In the midst of the ritual of the service of Holy Communion, the priest invited people to speak personally of their feelings about the place, their reasons for being present. And with great spontaneous eloquence they told of their varying comprehensions of the meaning of Pennyweight Flat. One spoke of a vision of the spirits of the children being welcomed into the company of angels. One drew attention to the most recent news items of the violent deaths of children in a war zone. One woman expressed her gratitude for the health of her own four children. It was a unique and curious feeling to be in such a forlornly lovely place and to hear such a mixture of the spiritual and the terrible and the everyday. Curious indeed to hear voices there at all, for it is a lonely and a silent place. At least three of the people were quietly drawing patterns in the dust with sticks as they listened or spoke, as if in imitation of the actions of a child.

The priest, vested in a striking splash of scarlet among the muted colours of the graveyard, and wearing a neat Akubra, distributed to the congregation small prints of a picture by William Blake. It is an arresting, difficult, disturbing and unexpected image of the Baby Jesus naked and lying, not in a manger, but on a cross, a holy innocent cradled by his own future. And there was a reading of Blake’s poem ‘Holy Thursday’ from the ‘Songs of Innocence’ which ends with the line:
‘Then cherish pity, lest you drive an angel from your door.’ Poetry seemed to be the right response to the occasion which was so steeped in history and sorrow, as well as being informed by great simplicity and goodness.

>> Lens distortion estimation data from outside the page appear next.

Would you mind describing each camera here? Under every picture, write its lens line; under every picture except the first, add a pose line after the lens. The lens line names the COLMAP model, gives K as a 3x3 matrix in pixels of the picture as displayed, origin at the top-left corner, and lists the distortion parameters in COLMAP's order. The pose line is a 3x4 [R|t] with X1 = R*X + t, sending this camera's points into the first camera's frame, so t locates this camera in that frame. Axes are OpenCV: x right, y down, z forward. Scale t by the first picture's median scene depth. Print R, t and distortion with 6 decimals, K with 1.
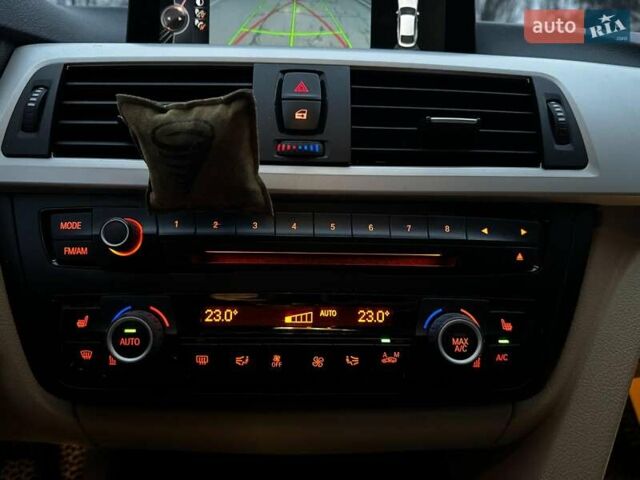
lens RADIAL K [[481.8, 0, 319.3], [0, 481.8, 247.7], [0, 0, 1]] dist [0.069335, -0.097627]
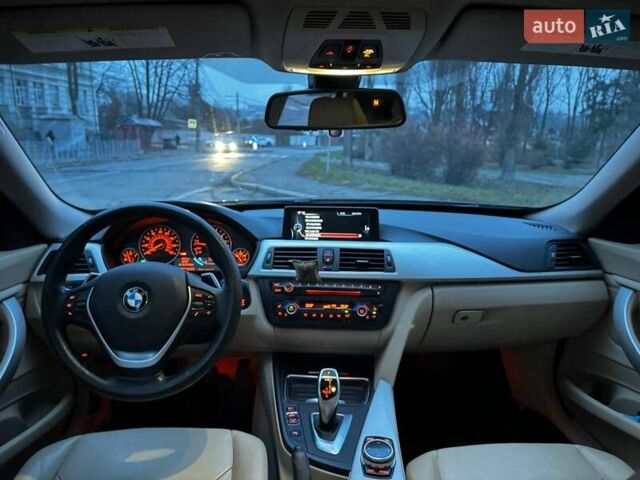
lens RADIAL K [[469.8, 0, 320.0], [0, 469.8, 240.0], [0, 0, 1]] dist [0.075592, -0.094975]
pose [[0.995545, 0.000705, -0.094285, 0.292073], [-0.013503, 0.990731, -0.135168, 0.126241], [0.093315, 0.135839, 0.986327, -3.258660]]
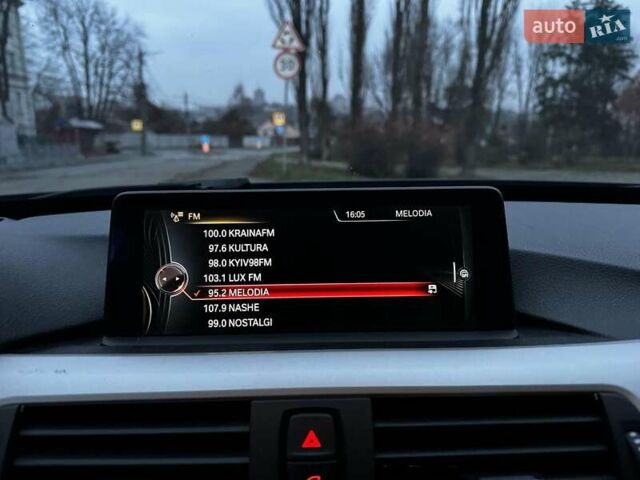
lens RADIAL K [[481.8, 0, 319.3], [0, 481.8, 247.7], [0, 0, 1]] dist [0.069335, -0.097627]
pose [[0.999256, -0.036763, -0.011627, -0.003521], [0.035019, 0.991496, -0.125339, -0.508694], [0.016136, 0.124839, 0.992046, 0.169785]]
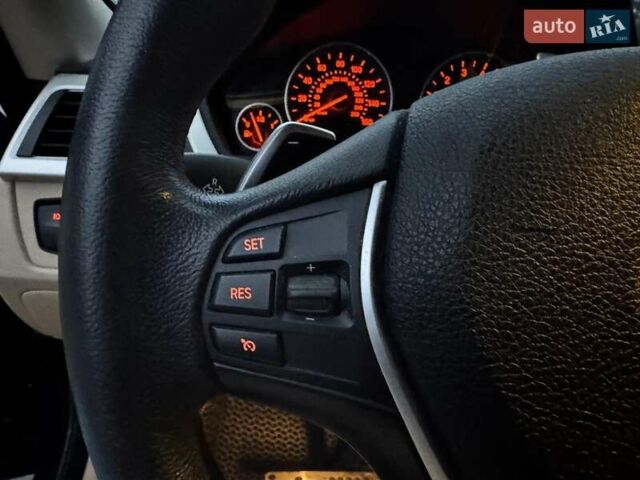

As I walked away I picked from the flurry of dried gum leaves on the cemetery floor a little piece of dark grey slate, a sliver of green glass, and a stump of bright orange crayon, and took them home. I am not really sure why I did this, but it seemed to be somehow a necessary gesture. The other thing I did was to return the following day to Pennyweight Flat with a bunch of herbs and marigolds from the garden. I placed them on the grave of Mary Skillicorn and Elizabeth Carbis. I did this with due reverence, but I have to confess that I was probably responding to my own fascination and delight in the odd music of Mary’s name. Maybe the herbs were for the two hundred, but it was Mary Skillicorn who accepted the posy in their name.